A second reason why I am a strong advocate of first past the post is that we generally end up with a strong Government with a single manifesto. We have already seen, to the cost of many of us, and will no doubt see even more in future, what the downside of coalition government is. It is surely this Bill coming before Parliament, which is the price that has had to be paid to bring together a strong and workable Government. It was not in our manifestos and the people did not vote for it. In fact, although a lot of people have said that no one cares about AV or first past the post, that is not strictly true. A long-standing Conservative party member in my constituency resigned his membership card recently, and why? Because his Conservative Government are now putting in place policies that were not in our manifesto and for which he did not vote. That is the price that we pay for coalitions, and anything other than first past the post will inevitably lead to a greater propensity to coalition Governments.

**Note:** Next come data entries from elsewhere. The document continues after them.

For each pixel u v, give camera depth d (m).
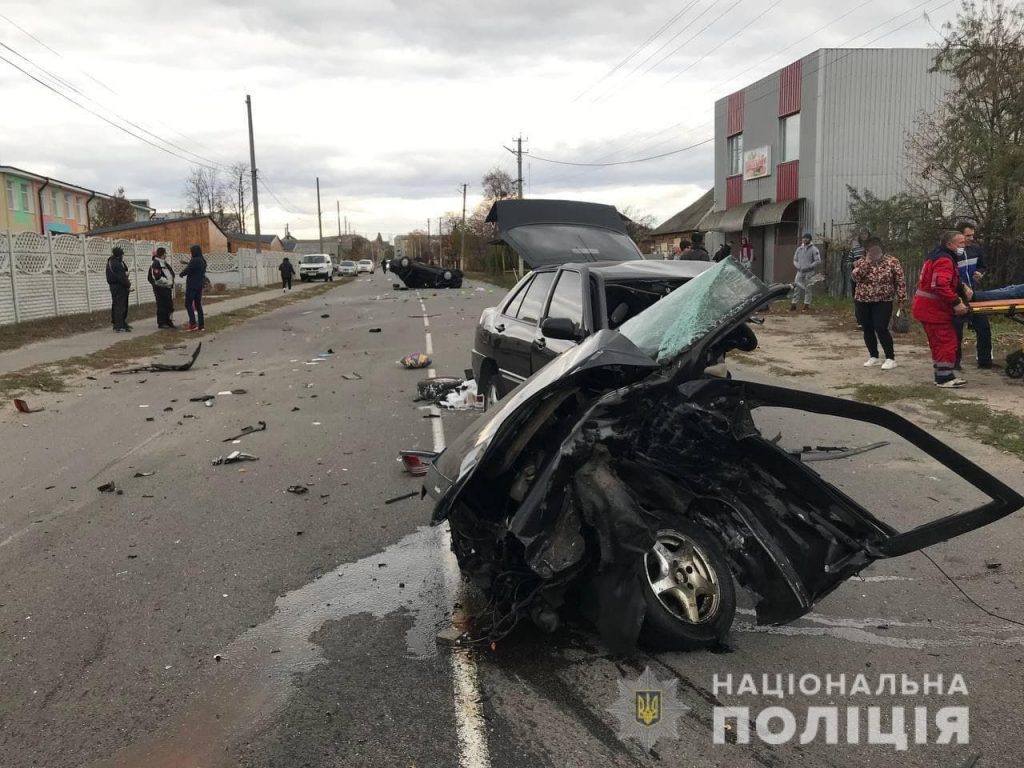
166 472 6.64
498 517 3.73
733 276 3.70
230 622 3.91
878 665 3.40
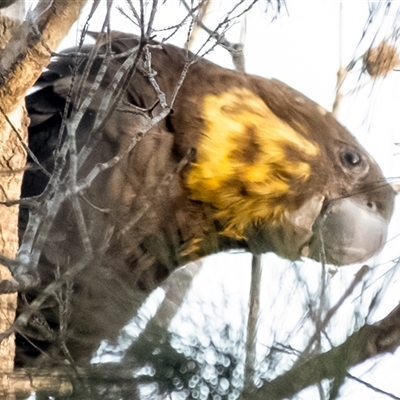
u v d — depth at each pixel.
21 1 5.26
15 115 4.91
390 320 4.12
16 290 3.87
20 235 5.70
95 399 4.00
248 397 3.90
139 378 3.98
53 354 4.25
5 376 4.30
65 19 4.69
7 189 4.88
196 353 3.99
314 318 4.08
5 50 4.79
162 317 4.14
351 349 4.02
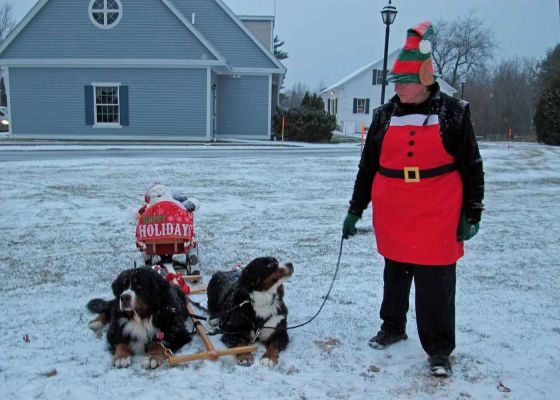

Pete Wishart (Perth and North Perthshire) (SNP): Does not first past the post lead to some curious results? For example, the Conservatives in Scotland got 17% of the vote but one Member of Parliament. Meanwhile, Labour secured a third of the votes in Scotland and got two thirds of the MPs. Surely that must be wrong.

Andrea Leadsom: The hon. Gentleman makes a very good point, but we have debated the matter at length this afternoon and evening and all agreed that first past the post is not the perfect system. No system is, but nevertheless first past the post offers the chance of a clear preference. The person who is the most popular wins a seat, rather than somebody's second or third choice or the person they hated least. That is the benefit of it. Voters get a single manifesto and can then hold their Government to account on it.

That leads me on to the third important point about first past the post, which is that we get the ability to sack a Government when they have reached the point when we no longer want them. In Germany, for example, where they have long had proportional representation, every time there is a general election they wake up with the same people involved in government, but just with the deckchairs moved around slightly. The same can happen with the alternative vote. The day after polling day in this country, we could have ended up still looking at the right hon. Member for Kirkcaldy and Cowdenbeath. That would have been very bad for democracy, and I believe that first past the post is the right thing for this country and for our democracy.

9.14 pm

Mr Michael McCann (East Kilbride, Strathaven and Lesmahagow) (Lab): I am delighted that you have called me to speak in this debate, Mr Deputy Speaker, given that I sent a copy of my contribution away to my local newspaper earlier today saying how magnificent it would be. I was getting a bit concerned that I was not going to be able to make it and that there would be a bit of an error in the local newspaper.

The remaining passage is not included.